§ **Work instructions**: For every record, give an exact copy that has no pictures in it.

§ **Data shown**:

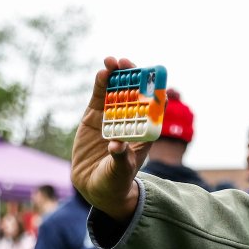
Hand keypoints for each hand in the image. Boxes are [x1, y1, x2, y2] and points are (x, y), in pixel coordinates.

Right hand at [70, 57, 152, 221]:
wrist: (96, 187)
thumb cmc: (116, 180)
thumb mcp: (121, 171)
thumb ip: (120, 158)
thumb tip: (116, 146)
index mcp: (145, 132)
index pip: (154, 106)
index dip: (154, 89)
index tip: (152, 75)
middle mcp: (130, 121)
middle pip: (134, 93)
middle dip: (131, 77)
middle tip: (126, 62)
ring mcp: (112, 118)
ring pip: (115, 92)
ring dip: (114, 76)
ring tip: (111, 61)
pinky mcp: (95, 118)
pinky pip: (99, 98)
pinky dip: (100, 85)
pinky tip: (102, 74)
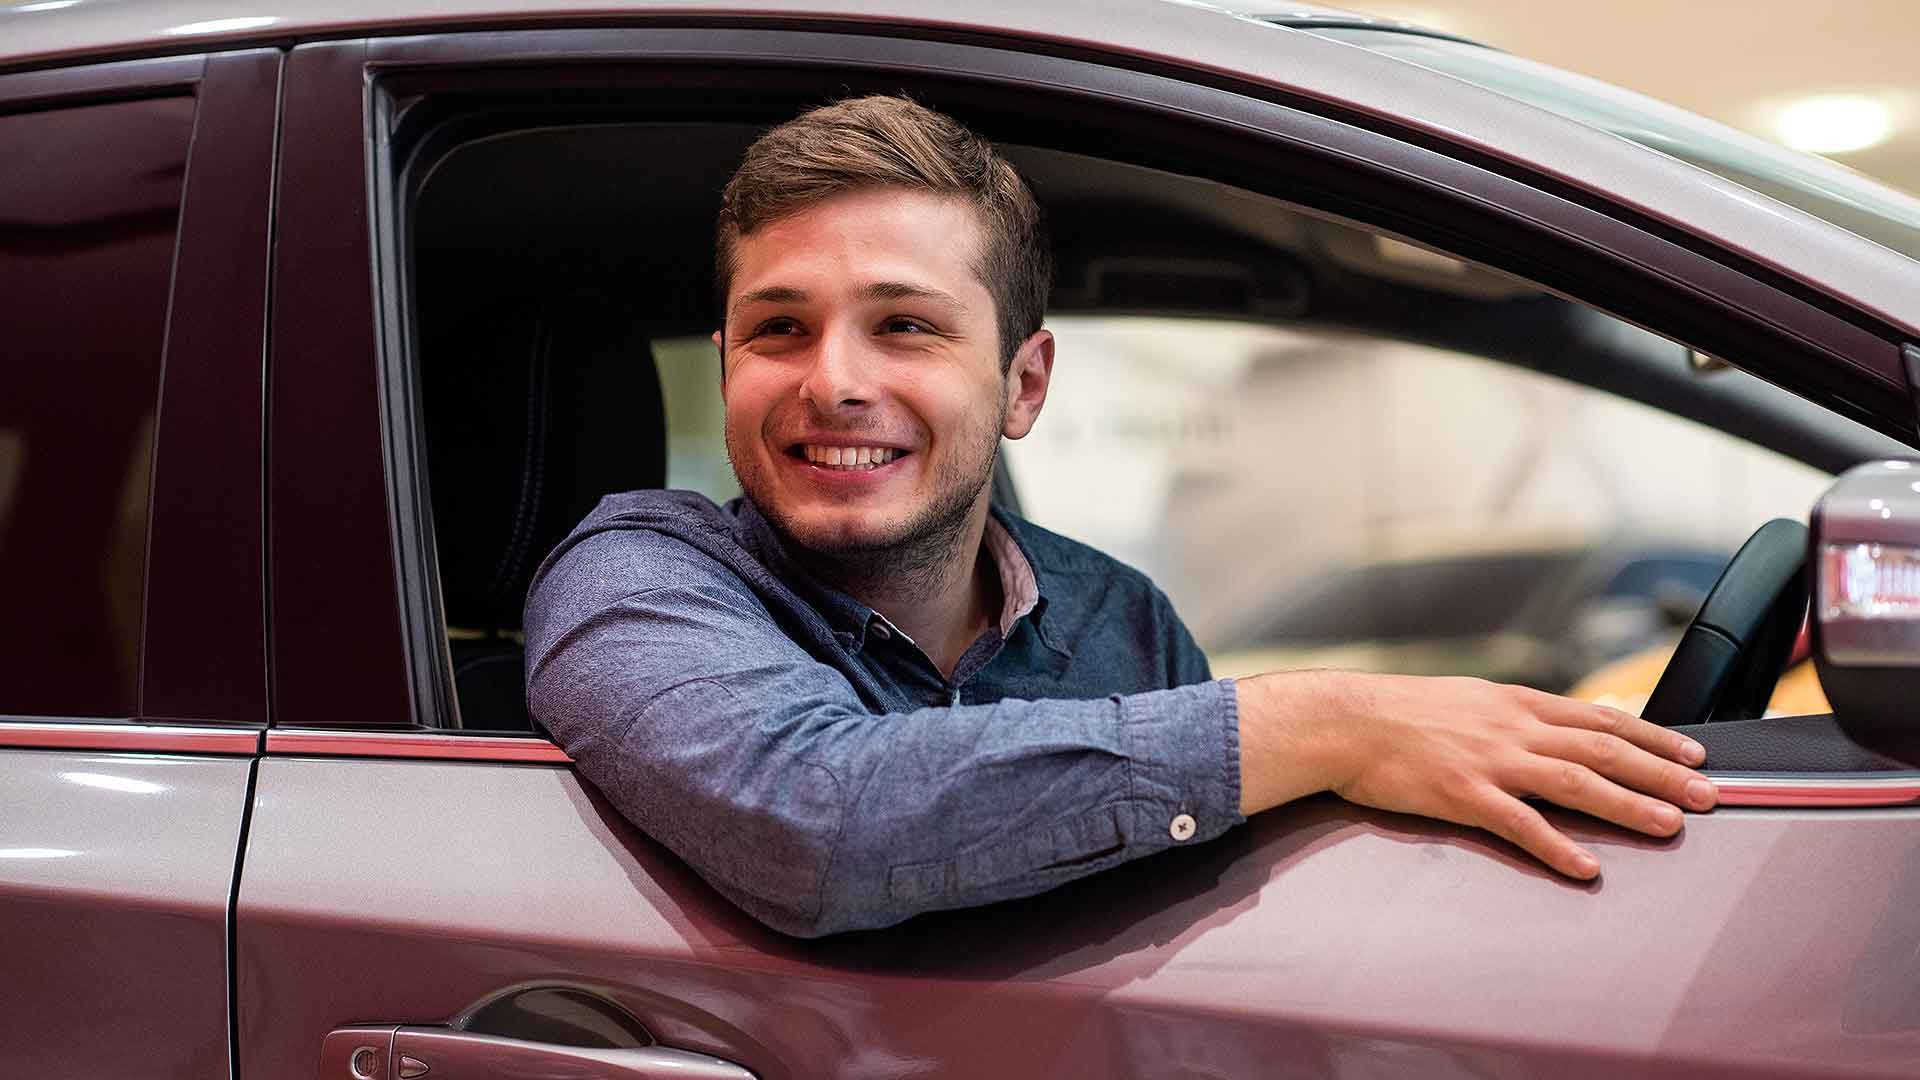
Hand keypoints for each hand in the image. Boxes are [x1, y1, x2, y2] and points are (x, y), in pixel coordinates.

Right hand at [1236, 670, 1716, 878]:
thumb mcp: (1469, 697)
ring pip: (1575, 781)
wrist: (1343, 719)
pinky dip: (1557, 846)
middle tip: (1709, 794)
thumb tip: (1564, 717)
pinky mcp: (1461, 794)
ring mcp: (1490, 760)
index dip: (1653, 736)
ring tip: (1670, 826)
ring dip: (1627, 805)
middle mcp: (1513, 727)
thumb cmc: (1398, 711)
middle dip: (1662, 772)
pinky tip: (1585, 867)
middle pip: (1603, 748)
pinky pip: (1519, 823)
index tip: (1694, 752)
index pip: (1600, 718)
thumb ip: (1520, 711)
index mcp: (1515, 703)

§ **Written answer**:
Hand keypoints for each hand in the image. Boxes are [x1, y1, x2, y2] and points are (x, y), in pixel coordinates.

Right hand at [70, 57, 152, 221]:
wrist: (96, 187)
thumb cmc: (116, 180)
thumb mcp: (121, 171)
thumb ip: (120, 158)
thumb tip: (116, 146)
index mcp: (145, 132)
index pip: (154, 106)
index dip: (154, 89)
index tip: (152, 75)
middle mcp: (130, 121)
middle pip: (134, 93)
middle dip: (131, 77)
middle tip: (126, 62)
ring mcp: (112, 118)
ring pip: (115, 92)
ring dip: (114, 76)
ring tip: (111, 61)
pinky mcp: (95, 118)
pinky pip: (99, 98)
pinky dip: (100, 85)
pinky tip: (102, 74)
Hand keypoints for each hand in the image. Boxes are [x1, y1, x2, y2] and points are (x, y), in pixel coordinates.

Right hand at [1236, 670, 1716, 878]:
thumb mcp: (1469, 697)
ring pip: (1575, 781)
wrist: (1343, 719)
pinky dip: (1557, 846)
middle tip: (1709, 794)
thumb tip: (1564, 717)
pinky mcp: (1461, 794)
ring mcp: (1490, 760)
index dip: (1653, 736)
ring tip: (1670, 826)
ring dip: (1627, 805)
middle mcp: (1513, 727)
thumb cmc: (1398, 711)
middle dip: (1662, 772)
pinky tip: (1585, 867)
middle pip: (1603, 748)
pinky pip: (1519, 823)
index tip: (1694, 752)
index pip: (1600, 718)
thumb ip: (1520, 711)
index mcp: (1515, 703)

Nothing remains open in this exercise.